Marokko: Ich schau dir in die Augen, Kleines. Doch was ist hinter dem Klischee von Berberteppich, Kreuzworträtsel-Stadt mit 3 Buchstaben, Arganöl, Laurence von Arabien und dem YSL-Licht in Marrakech? Welche Auswirkungen hat der arabische Frühling auf Afrikas Nordwesten, wo es kein Erdöl gibt, dafür aber viele liebenswürdige Menschen.

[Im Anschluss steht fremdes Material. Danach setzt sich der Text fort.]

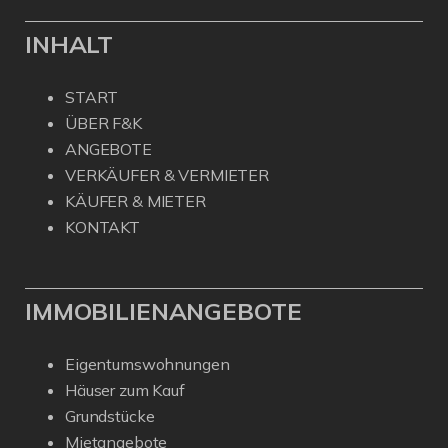
INHALT
START
ÜBER F&K
ANGEBOTE
VERKÄUFER & VERMIETER
KÄUFER & MIETER
KONTAKT
IMMOBILIENANGEBOTE
Eigentumswohnungen
Häuser zum Kauf
Grundstücke
Mietangebote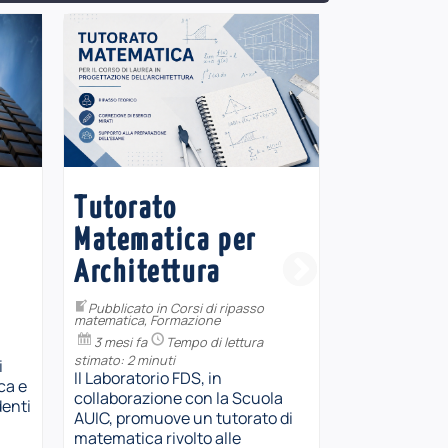
Tutorato
MATEC4G
Matematica per
(2026)
Architettura
Pubblicato in
Sperimentazion
Pubblicato in
Corsi di ripasso
4 mesi fa
matematica
,
Formazione
stimato: 1 minu
3 mesi fa
Tempo di lettura
In occasione 
stimato: 2 minuti
i
internaziona
Il Laboratorio FDS, in
ca e
nella Matemat
collaborazione con la Scuola
denti
il 12 maggio, 
AUIC, promuove un tutorato di
invita le […]
matematica rivolto alle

Einer von ihnen ist – nennen wir ihn: Achmed, unser Reiseleiter. Der 50-Jährige ist gottgläubig, gebildet, kein Berber, aus Rabat. Achmed hat Germanistik studiert, zitiert Walter von der Vogelweide ebenso wie den Koran, freut sich auf den anstehenden Merkel-Besuch, liebt die deutschen Tugenden wie Pünktlichkeit und Disziplin. Wenn Achmed sein Land beschreibt, fällt häufig die Vokabel „liberal“. Auf Fragen zu Todesstrafe, Burkaverbot, Vielweiberei, Rolle der Frau, Monarchie holt Achmed weitläufig aus und erzählt wie Scheherazade Geschichten. Das ist sympathisch, aber ohne Aussage. Das Wetter ist schön, die Landschaft – und offenbar auch die Politik. „Die Bauern zahlen keine Steuern, dürfen dafür keine Maschinen anschaffen, damit möglichst viele Menschen auf den Feldern Arbeit finden“, erzählt Achmed. Zum arabischen Frühling kommt gebetsmühlenartig: „Die Revolution frisst ihre Kinder.“ Zum Ozonloch: „Es gibt keines. Hier herrscht von jeher mediterranes Klima.“ Chinesen mit Selfie-Stick, Mundschutz und Sonnenschirm in den Souks von Fes (der Stadt mit den 3 Buchstaben) belächelt Achmed und wispert den deutschen Touristen mokant zu „die gelbe Gefahr“.

Am 7. Tag unserer Marokko-Rundreise machen wir uns auf eigene Faust in Marrakech auf den Weg. In der Neustadt erklärt uns ein Unternehmensberater aus Düsseldorf den Weg zum Jardin Majorelle, wo Yves Saint Laurent seine Inspiration bezog. Ein paar Mal im Jahr besucht der Mittvierziger – nennen wir ihn Rachid -, seine Eltern in Marokko. Rachid hat in Aachen Physik studiert und berät nun in Berlin das Schäuble-Ministerium. Wir bestellen eine Tajine, unterhalten uns. Sein Marokkobild ist nicht weiß (Casablanca) oder rot (Marrakech) oder blau (Rabat) gefärbt wie das von Achmed. „Es gibt keine Entwicklung, keine Innovation“, sagt Rachid. „Schauen Sie sich um: was ist zum Beispiel in Marrakech? Nichts!“

Wir sind Touristen und dankbar, dass dieses Land ist so freundlich empfängt. Die Wahrheit wird irgendwo in der Mitte liegen zwischen Achmed und Rachid. Schwarz-Weiß ist hier ohnehin nicht angesagt, alles strahlt in prächtigen Farben. Doch was sollen die beiden auch anders sagen. Wieder zu Hause, erzählen wir unseren Freunden vom Licht, von der Wärme, von der Liebenswürdigkeit dieses westlichsten der fünf Maghreb-Staaten.